Sir 15,15-20 (nv 16-21); Sal 118 (119); 1Cor 2,6-10;
Mt 5,17-37.
Il salmo responsoriale propone
alcuni versetti delle cinque prime strofe del Sal 118, il più lungo del
Salterio. Il tema fondamentale del salmo è la legge divina nel suo senso più
vasto e religioso di rivelazione del volere divino nella storia sacra, con efficacia
sulla vita dei singoli credenti. Possiamo considerare questo testo salmico come
una specie di meditazione della legge di amore insegnata da Cristo a compimento
della legge mosaica. Ognuno è libero di scegliere la strada che preferisce, ma
soltanto chi cammina alla luce della legge del Signore raggiungerà il traguardo
della vita. Ecco il messaggio di questa domenica, illustrato dalle letture bibliche.
Nel brano evangelico, Gesù
afferma che non è venuto ad abolire la Legge, ma a dare pieno compimento ad
essa. Tra l’Antico Testamento e il Nuovo Testamento c’è continuità ma c’è anche
progresso, anzi tra i due Testamenti ci sono pure delle vere e proprie rotture.
Infatti, Gesù dopo aver affermato che non è venuto ad abolire ma a dare
compimento, continua il suo discorso dicendo “Avete inteso che fu detto agli
antichi … Ma io vi dico …” Gesù non distrugge il passato, ma lo completa
definitivamente nel campo della conoscenza di Dio e in quello morale. Con il
suo ripetuto “ma io vi dico”, Gesù manifesta una consapevolezza che va oltre
quella dei profeti dell’Antico Testamento: la sua è l’autorità del Messia,
superiore a Mosè. La legge di Mosè e la legge di Cristo non sono quindi leggi
in contrasto fra loro, ma bisogna pure coglierne le diversità anche profonde.

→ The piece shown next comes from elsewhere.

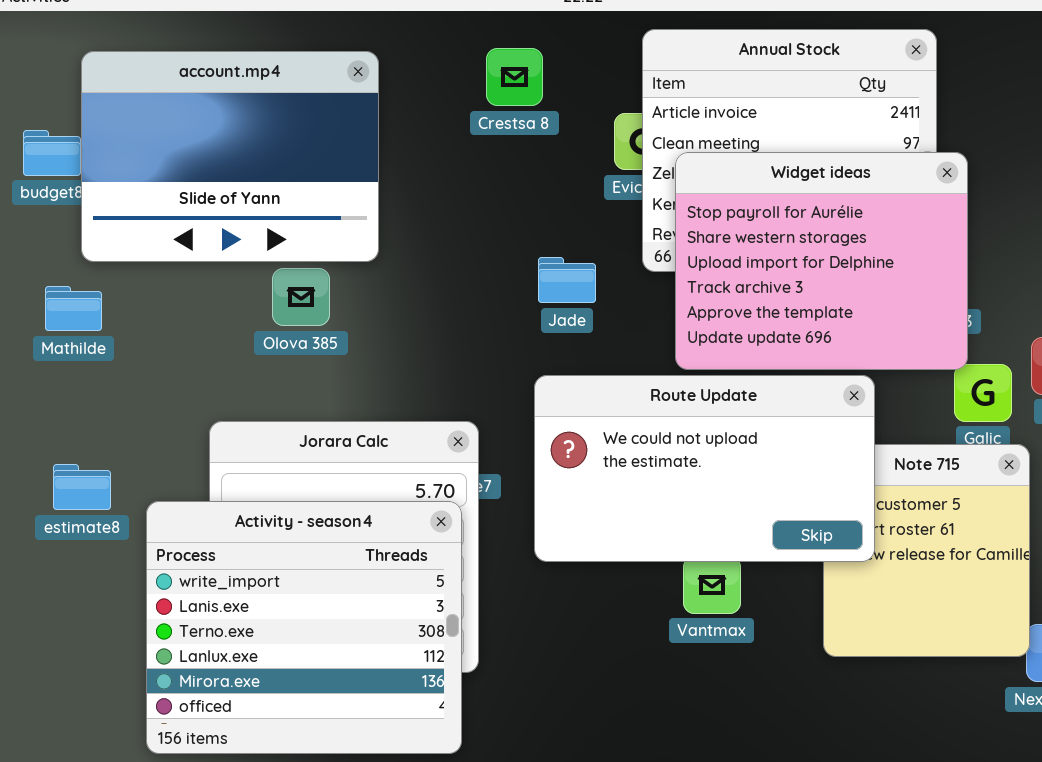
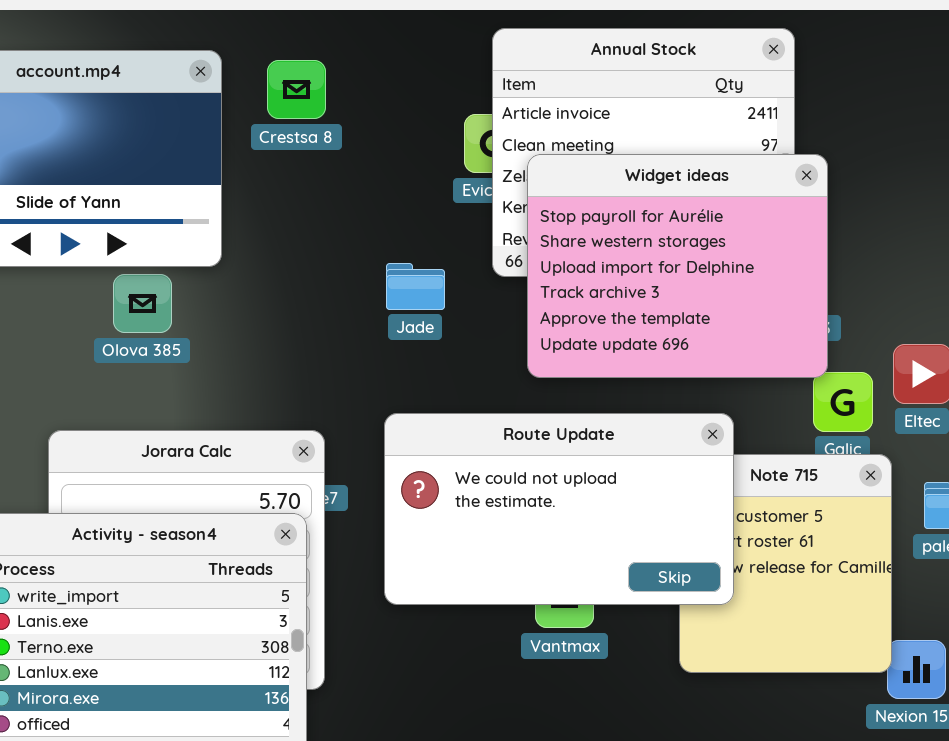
Crestsa 8: [486,48,543,106] -> [267,60,326,119], moved
Route Update: [534,375,875,562] -> [384,413,734,605], moved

Più in concreto, possiamo domandarci in che cosa consiste lo specifico della
legge cristiana e come può dirsi in continuità e al tempo stesso in una certa
rottura con la legge degli antichi?
Il brano del vangelo odierno
ci pone di fronte ad una serie di antitesi che toccano diversi punti della
Legge anticotestamentaria, scelti evidentemente tra i molti altri possibili.
Non è però una scelta fatta a caso: tre riguardano il comportamento verso il
prossimo e tutti e tre mettono in luce la carità. Possiamo dire che ad un’etica
del “lecito” viene sostituita un’etica dell’ “amore”. In Cristo il regno di Dio
si è fatto vicino, l’amore di Dio si è rivelato con una più grande chiarezza,
il perdono ci è offerto con una misericordia gratuita e senza limiti, allora il
nostro comportamento deve esprimersi con una generosità nuova, anzi con la
generosità dell’amore. Ci viene rivelata in modo nuovo la paternità di Dio e ci
viene quindi chiesta con maggiore enfasi un’etica filiale. Più che preoccuparci
di determinare fino a che punto possiamo spingerci per non cadere sotto il
giudizio di condanna, occorre chiederci che cosa ci faccia crescere con
maggiore vigore nell’amore di Dio e del prossimo.
Come i profeti dell’Antico
Testamento che l’hanno preceduto, anche Gesù si è sforzato di ricuperare il
centro della volontà di Dio, e cioè il primato della carità. Tutto deve essere
letto alla luce di questo centro, e tutto deve essere valutato in base ad esso.
Nel Nuovo Testamento il comportamento morale diventa maggiormente opera
dell’uomo integrale e si unifica assai più nella legge suprema dell’amore di
Dio e degli uomini. Nella Nuova Alleanza l’amore diventa quindi il principio
che ispira tutta la vita dei discepoli di Cristo. Come dice l’orazione colletta
della messa, Dio ha promesso di essere presente in coloro che lo amano e con
cuore retto e sincero custodiscono la sua parola.